Information provided section start

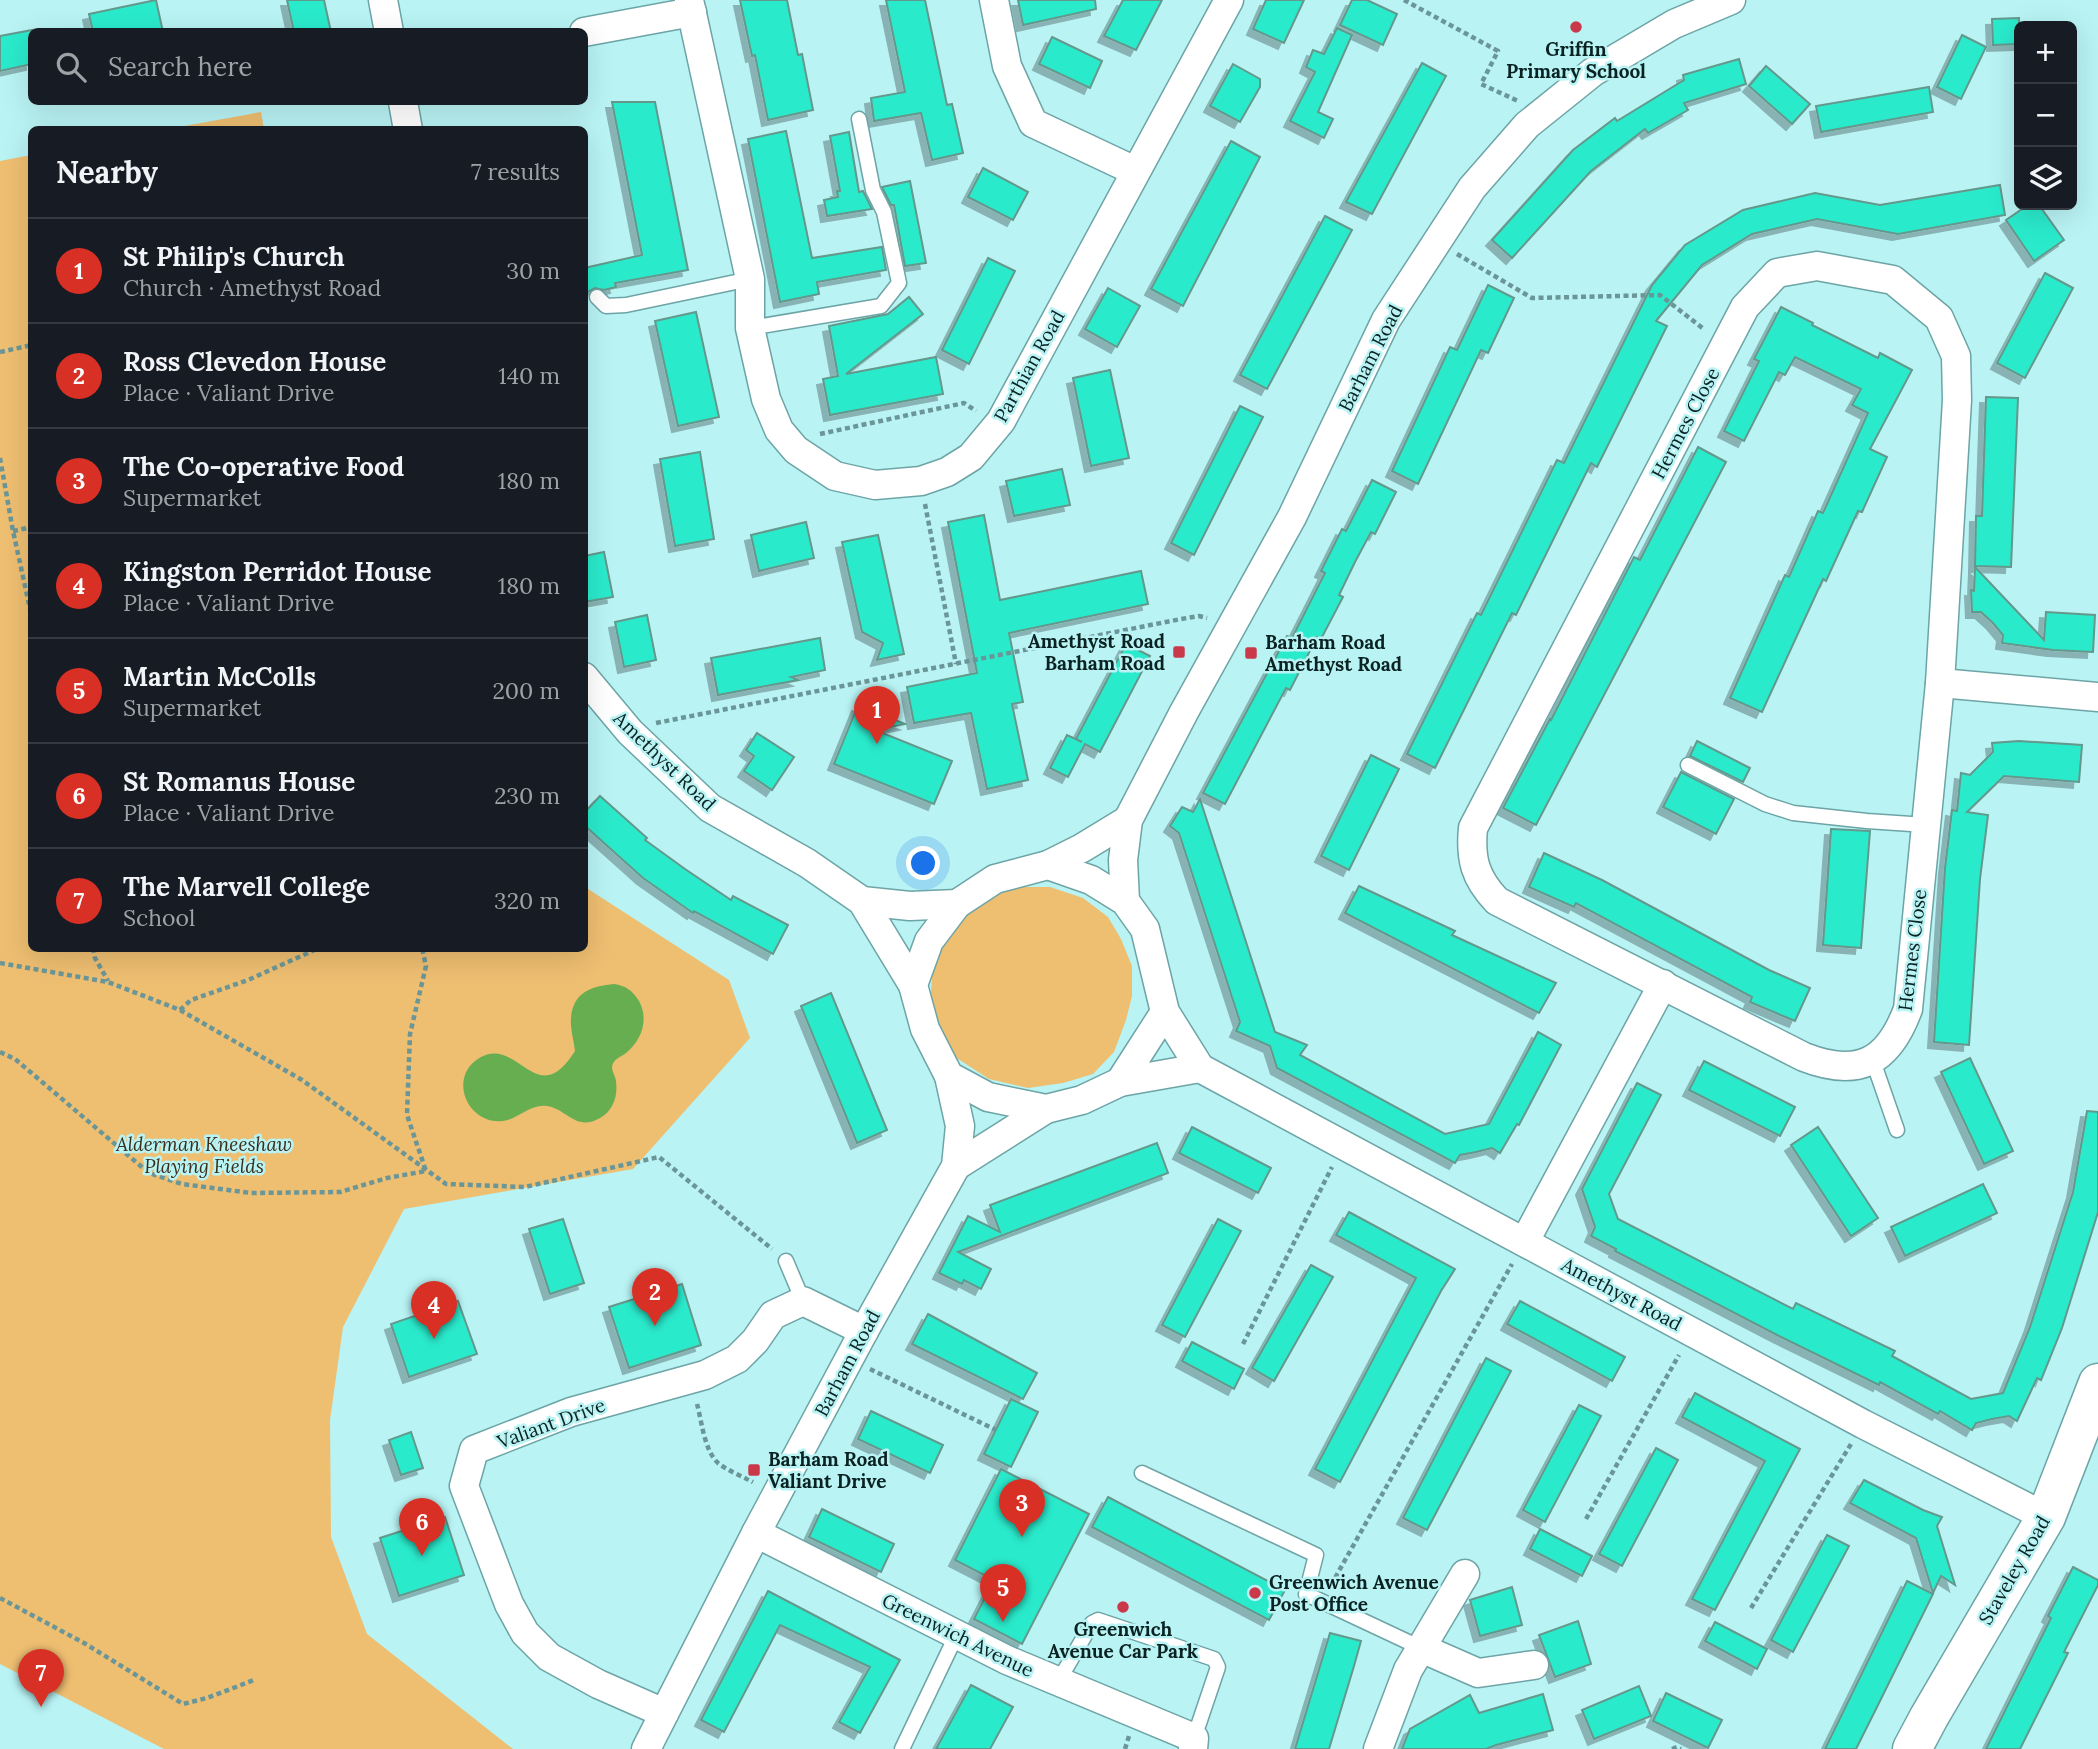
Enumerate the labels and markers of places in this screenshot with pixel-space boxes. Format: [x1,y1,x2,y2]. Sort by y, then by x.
marker: Griffin Primary School [1568,19,1584,35]
place label: Griffin Primary School [1506,37,1646,83]
place label: Amethyst Road Barham Road [1028,629,1165,675]
place label: Barham Road Amethyst Road [1265,630,1402,676]
marker: Amethyst Road Barham Road [1171,644,1187,660]
marker: Barham Road Amethyst Road [1243,645,1259,661]
pin: 1 [854,686,900,744]
pin: 2 [632,1268,678,1326]
pin: 4 [411,1281,457,1339]
place label: Barham Road Valiant Drive [768,1447,889,1493]
marker: Barham Road Valiant Drive [746,1462,762,1478]
pin: 3 [999,1479,1045,1537]
pin: 6 [399,1498,445,1556]
pin: 5 [980,1564,1026,1622]
place label: Greenwich Avenue Post Office [1269,1570,1439,1616]
marker: Greenwich Avenue Post Office [1247,1585,1263,1601]
marker: Greenwich Avenue Car Park [1115,1599,1131,1615]
place label: Greenwich Avenue Car Park [1048,1617,1198,1663]
pin: 7 [18,1649,64,1707]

Information provided section end

#### Task brief
Leaving the pictures out, output all of the listing exactly.

#### Task answer
Enumerate the labels and markers of places in this screenshot with pixel-space boxes. Format: [x1,y1,x2,y2]. Sort by y, then by x.
marker: Griffin Primary School [1568,19,1584,35]
place label: Griffin Primary School [1506,37,1646,83]
place label: Amethyst Road Barham Road [1028,629,1165,675]
place label: Barham Road Amethyst Road [1265,630,1402,676]
marker: Amethyst Road Barham Road [1171,644,1187,660]
marker: Barham Road Amethyst Road [1243,645,1259,661]
pin: 1 [854,686,900,744]
pin: 2 [632,1268,678,1326]
pin: 4 [411,1281,457,1339]
place label: Barham Road Valiant Drive [768,1447,889,1493]
marker: Barham Road Valiant Drive [746,1462,762,1478]
pin: 3 [999,1479,1045,1537]
pin: 6 [399,1498,445,1556]
pin: 5 [980,1564,1026,1622]
place label: Greenwich Avenue Post Office [1269,1570,1439,1616]
marker: Greenwich Avenue Post Office [1247,1585,1263,1601]
marker: Greenwich Avenue Car Park [1115,1599,1131,1615]
place label: Greenwich Avenue Car Park [1048,1617,1198,1663]
pin: 7 [18,1649,64,1707]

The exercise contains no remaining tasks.